Publie le mardi 9 mars 2004 par Open-Publishing

Les 8 mars se suivent et se ressemblent, selon un rituel aussi immuable que
désolant. Chaque année, la Journée des femmes fournit l’occasion de mesurer,
de déplorer, de dénoncer les inégalités entre hommes et femmes, en
particulier les inégalités professionnelles d’autant plus criantes qu’elles
sont formellement interdites par les lois Roudy de 1983 et Génisson de 2001.
Chaque année, les pétitions de principe se multiplient sur la nécessité de
réduire ou, mieux, d’effacer ces disparités. Chaque année enfin, l’on
constate qu’en dépit de ces engagements solennels, la situation n’évolue
guère.

Le scénario est, à nouveau, parfaitement respecté. L’Insee vient de dresser
un constat sévère. Certes, l’univers du travail s’est fortement féminisé en
l’espace d’une ou deux générations : la France compte 12 millions de femmes
actives (46 % de la population active), soit 5,5 millions de plus qu’il y a
quarante ans.

Mais les femmes restent victimes d’une triple inégalité.

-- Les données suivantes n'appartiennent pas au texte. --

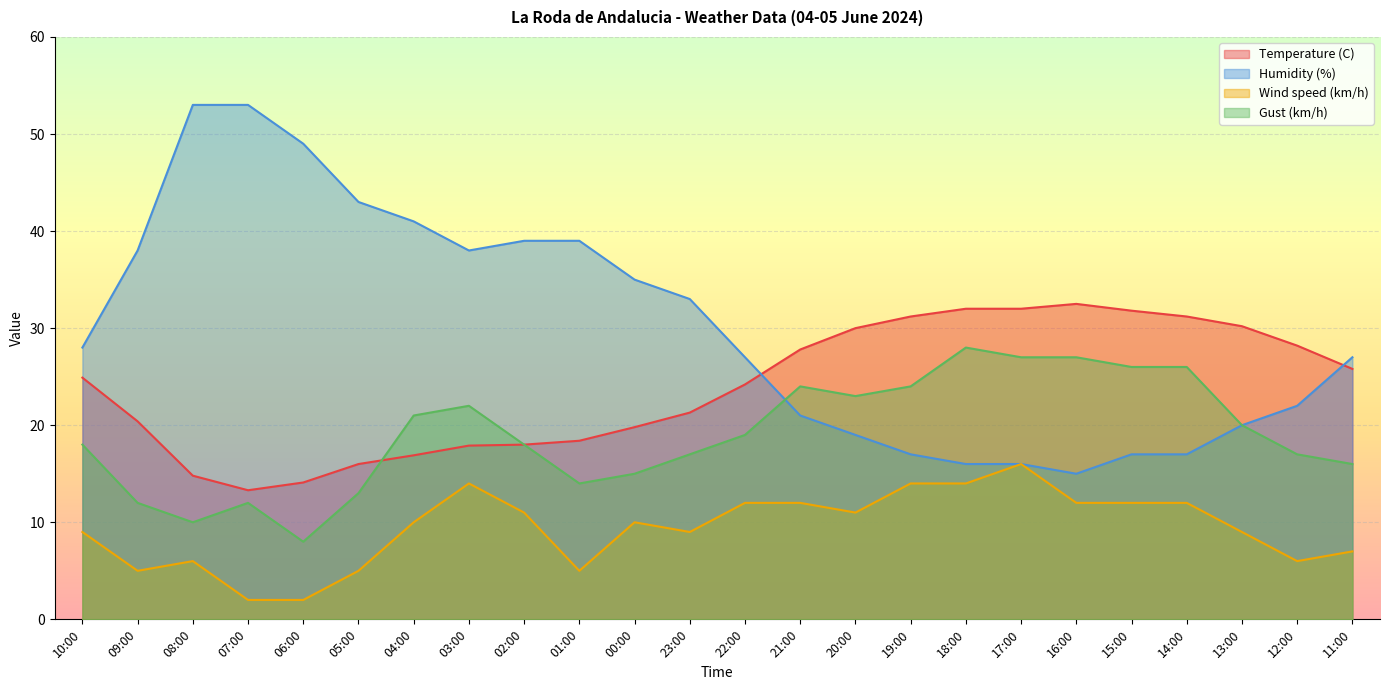

Rank the series at 17:00 from lowest to highest value.

Humidity (%), Wind speed (km/h), Gust (km/h), Temperature (C)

Tout d’abord dans l’accès au travail : cela fait des années que le taux de
chômage des femmes est de 2 points supérieur à celui des hommes ; de même,
près d’une femme sur trois occupe un emploi à temps partiel (contre un homme
sur vingt), le plus souvent subi et non pas choisi ; enfin, elles sont
particulièrement touchées par la précarité, puisque 80 % des Français qui
gagnent moins que le smic sont des femmes.

La deuxième inégalité se joue dans l’entreprise. Ainsi, l’écart moyen des
salaires entre hommes et femmes dans le secteur privé ou semi-public reste
depuis deux décennies de 20 % (10 % chez les journalistes du Monde) et les
fonctions hiérarchiques sont, pour les deux tiers, occupées par des hommes
(à cet égard, la rédaction du Monde n’est pas mieux lotie).

La troisième inégalité, enfin, porte sur la répartition du travail
"invisible", mais pourtant bien réel, des tâches domestiques. En dépit de
l’évolution du couple, les hommes continuent à y consacrer deux fois moins
de temps que les femmes (2 h 13 contre 4 h 36 en moyenne, selon l’Insee).

La situation est donc sans ambiguïté. Et le président de la République,
Jacques Chirac, est parfaitement fondé à vouloir faire de l’égalité
professionnelle entre hommes et femmes la "nouvelle frontière de la parité".
Comme est parfaitement légitime la "mobilisation générale" contre ces
discriminations, décrétée par Nicole Ameline, la ministre déléguée à la
parité et à l’égalité professionnelle.

Reste à y parvenir, au-delà de l’incantation. On en est loin. La parité
politique entre les hommes et les femmes, bien qu’inscrite dans la
Constitution depuis quatre ans, peine à entrer dans les faits quand elle
n’est pas obligatoire. La parité professionnelle se heurte à des inégalités
plus subtiles et redoutables, tant elles sont intimes, enracinées dans les
mentalités, inscrites dans la vie quotidienne au travail comme à la maison.
C’est pourtant bien l’application aux femmes des droits de l’homme qui est
en jeu. Il serait temps de l’admettre.